- **Exercise description**: Each line from the one containing "thumb tip: (309, 259)" through the end of the data is to be written out exactly, and nothing more.

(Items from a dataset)
──────────────────────────────

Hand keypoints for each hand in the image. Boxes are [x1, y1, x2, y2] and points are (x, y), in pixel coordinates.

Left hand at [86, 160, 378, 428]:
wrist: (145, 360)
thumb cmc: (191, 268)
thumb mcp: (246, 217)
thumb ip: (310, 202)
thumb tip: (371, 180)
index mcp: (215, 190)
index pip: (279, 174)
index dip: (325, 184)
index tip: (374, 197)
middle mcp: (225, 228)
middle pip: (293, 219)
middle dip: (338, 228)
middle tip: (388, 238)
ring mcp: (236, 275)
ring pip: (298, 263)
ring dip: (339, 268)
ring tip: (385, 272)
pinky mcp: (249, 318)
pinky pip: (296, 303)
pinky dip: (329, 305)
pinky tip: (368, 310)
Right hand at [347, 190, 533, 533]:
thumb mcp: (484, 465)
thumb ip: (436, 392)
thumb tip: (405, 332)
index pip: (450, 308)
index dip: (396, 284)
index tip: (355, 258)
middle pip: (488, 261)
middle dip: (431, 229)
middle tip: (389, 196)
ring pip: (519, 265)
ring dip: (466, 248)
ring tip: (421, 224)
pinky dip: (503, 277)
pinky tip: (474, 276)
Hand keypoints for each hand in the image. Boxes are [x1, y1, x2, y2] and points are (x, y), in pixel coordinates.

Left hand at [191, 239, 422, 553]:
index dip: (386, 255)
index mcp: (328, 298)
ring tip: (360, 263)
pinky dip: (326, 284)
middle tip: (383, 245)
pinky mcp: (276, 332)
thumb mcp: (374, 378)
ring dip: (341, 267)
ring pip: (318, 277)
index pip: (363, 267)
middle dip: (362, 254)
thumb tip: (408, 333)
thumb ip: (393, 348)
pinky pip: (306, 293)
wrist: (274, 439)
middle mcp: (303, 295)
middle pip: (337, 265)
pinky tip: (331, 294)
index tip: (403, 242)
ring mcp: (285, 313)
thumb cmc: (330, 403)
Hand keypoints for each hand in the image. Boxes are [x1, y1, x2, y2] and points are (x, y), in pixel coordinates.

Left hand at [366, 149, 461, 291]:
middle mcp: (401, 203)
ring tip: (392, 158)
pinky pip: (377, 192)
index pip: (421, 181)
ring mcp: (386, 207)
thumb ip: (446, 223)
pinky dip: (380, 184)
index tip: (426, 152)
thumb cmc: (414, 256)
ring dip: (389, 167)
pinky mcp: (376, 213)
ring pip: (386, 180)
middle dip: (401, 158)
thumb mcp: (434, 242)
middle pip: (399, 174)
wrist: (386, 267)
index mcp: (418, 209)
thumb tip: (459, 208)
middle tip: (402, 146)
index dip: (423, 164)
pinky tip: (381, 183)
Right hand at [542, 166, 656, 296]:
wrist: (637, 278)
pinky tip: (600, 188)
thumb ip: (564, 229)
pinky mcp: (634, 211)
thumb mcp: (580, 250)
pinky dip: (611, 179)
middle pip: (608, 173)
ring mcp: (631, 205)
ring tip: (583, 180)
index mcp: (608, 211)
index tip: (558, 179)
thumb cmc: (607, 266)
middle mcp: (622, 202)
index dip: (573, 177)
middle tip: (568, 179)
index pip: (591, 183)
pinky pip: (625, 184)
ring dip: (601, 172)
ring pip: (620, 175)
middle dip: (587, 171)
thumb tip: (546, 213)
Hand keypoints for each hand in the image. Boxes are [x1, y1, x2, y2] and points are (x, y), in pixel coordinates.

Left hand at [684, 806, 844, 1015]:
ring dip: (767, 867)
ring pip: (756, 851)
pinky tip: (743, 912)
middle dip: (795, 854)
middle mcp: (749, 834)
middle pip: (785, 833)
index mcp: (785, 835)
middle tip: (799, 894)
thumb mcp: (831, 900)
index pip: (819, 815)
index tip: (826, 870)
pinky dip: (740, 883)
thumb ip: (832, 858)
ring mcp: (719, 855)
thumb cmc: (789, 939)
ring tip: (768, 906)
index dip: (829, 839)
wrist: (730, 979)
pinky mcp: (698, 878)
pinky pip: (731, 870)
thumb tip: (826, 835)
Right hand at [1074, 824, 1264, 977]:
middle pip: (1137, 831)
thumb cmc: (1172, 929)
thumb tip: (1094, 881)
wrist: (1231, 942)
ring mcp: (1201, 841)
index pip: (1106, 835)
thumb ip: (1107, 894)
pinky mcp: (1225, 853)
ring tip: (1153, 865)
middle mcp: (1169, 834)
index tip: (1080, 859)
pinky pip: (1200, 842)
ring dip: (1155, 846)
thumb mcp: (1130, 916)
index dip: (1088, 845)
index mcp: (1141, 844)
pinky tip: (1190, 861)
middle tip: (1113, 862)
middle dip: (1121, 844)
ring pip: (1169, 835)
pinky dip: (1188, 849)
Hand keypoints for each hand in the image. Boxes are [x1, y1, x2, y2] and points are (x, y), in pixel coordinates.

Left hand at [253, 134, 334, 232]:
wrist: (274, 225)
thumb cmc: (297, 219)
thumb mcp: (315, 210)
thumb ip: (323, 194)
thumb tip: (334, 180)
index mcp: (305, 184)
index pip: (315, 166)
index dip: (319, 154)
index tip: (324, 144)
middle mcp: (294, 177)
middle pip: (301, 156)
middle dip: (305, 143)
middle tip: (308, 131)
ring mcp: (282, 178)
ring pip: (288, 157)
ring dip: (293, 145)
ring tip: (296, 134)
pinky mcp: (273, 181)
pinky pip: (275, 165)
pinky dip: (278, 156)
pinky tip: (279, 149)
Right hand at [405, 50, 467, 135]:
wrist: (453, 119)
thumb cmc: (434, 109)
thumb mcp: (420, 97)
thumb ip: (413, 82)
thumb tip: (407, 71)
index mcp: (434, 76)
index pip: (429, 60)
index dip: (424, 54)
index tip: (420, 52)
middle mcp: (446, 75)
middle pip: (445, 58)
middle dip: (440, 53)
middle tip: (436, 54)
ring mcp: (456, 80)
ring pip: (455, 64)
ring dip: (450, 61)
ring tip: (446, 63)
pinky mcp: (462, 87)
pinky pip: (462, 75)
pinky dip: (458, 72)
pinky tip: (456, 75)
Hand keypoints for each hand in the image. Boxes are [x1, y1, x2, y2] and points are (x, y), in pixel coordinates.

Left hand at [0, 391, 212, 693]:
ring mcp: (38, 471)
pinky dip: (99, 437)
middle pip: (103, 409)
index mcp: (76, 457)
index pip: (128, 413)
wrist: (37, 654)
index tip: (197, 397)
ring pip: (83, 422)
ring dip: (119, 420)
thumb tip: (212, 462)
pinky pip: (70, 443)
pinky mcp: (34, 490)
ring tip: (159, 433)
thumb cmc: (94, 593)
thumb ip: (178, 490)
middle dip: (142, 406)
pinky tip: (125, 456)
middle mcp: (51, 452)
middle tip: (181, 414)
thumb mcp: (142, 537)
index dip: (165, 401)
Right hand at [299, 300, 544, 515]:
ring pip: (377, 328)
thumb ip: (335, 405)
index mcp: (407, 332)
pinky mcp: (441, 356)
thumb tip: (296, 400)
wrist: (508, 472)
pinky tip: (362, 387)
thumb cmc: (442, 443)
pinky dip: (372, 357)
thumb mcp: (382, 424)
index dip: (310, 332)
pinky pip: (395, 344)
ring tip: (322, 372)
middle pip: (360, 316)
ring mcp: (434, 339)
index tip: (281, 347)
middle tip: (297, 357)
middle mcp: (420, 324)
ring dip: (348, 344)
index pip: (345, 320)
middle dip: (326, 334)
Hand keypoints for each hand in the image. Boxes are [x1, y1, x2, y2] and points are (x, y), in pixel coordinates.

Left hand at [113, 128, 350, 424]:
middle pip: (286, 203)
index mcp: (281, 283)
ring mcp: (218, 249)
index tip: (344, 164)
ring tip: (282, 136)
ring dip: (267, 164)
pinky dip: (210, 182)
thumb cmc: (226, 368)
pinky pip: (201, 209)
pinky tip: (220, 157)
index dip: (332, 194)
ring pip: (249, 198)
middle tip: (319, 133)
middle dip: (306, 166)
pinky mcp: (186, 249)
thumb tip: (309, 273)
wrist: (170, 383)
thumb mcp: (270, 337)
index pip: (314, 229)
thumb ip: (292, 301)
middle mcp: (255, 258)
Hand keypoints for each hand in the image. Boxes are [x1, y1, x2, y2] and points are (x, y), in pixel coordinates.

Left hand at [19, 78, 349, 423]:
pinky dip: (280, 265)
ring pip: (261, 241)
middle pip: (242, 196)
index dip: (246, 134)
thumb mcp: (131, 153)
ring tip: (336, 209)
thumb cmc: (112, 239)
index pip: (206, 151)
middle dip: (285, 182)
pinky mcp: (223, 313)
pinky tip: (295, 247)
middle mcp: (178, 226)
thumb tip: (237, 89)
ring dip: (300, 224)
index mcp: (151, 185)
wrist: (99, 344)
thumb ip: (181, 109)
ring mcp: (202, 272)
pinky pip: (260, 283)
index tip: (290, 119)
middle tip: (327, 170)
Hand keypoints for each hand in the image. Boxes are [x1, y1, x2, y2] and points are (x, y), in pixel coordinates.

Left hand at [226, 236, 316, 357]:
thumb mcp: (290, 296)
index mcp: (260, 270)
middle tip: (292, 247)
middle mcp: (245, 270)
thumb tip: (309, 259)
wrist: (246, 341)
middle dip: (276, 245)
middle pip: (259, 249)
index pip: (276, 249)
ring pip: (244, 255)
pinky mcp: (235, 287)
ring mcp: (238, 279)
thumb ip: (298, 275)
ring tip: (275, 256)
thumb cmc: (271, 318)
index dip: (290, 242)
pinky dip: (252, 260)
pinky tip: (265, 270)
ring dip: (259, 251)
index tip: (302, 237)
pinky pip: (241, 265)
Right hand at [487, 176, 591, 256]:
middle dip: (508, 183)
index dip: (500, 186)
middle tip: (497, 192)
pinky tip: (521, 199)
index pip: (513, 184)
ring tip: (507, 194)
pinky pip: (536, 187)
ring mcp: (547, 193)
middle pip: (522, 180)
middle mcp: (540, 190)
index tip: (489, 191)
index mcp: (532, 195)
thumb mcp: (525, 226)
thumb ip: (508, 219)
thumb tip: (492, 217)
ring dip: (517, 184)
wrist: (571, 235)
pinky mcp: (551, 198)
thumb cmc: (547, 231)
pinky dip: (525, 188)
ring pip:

──────────────────────────────

- **Answer area**:
thumb tip: (309, 259)
wrist: (246, 341)
middle dip: (276, 245)
middle pip: (259, 249)
index pip: (276, 249)
ring pip: (244, 255)
pinky mcp: (235, 287)
ring mcp: (238, 279)
thumb ip: (298, 275)
ring tip: (275, 256)
thumb cmc: (271, 318)
index dip: (290, 242)
pinky dip: (252, 260)
pinky tip: (265, 270)
ring dip: (259, 251)
index tip: (302, 237)
pinky pip: (241, 265)
Right hand at [487, 176, 591, 256]:
middle dip: (508, 183)
index dip: (500, 186)
middle tip: (497, 192)
pinky tip: (521, 199)
index pip: (513, 184)
ring tip: (507, 194)
pinky pip: (536, 187)
ring mcp: (547, 193)
middle pip: (522, 180)
middle mcp: (540, 190)
index tip: (489, 191)
index mcp: (532, 195)
thumb mcp: (525, 226)
thumb ip: (508, 219)
thumb tip: (492, 217)
ring dip: (517, 184)
wrist: (571, 235)
pinky mcp: (551, 198)
thumb cmc: (547, 231)
pinky dip: (525, 188)
ring pip:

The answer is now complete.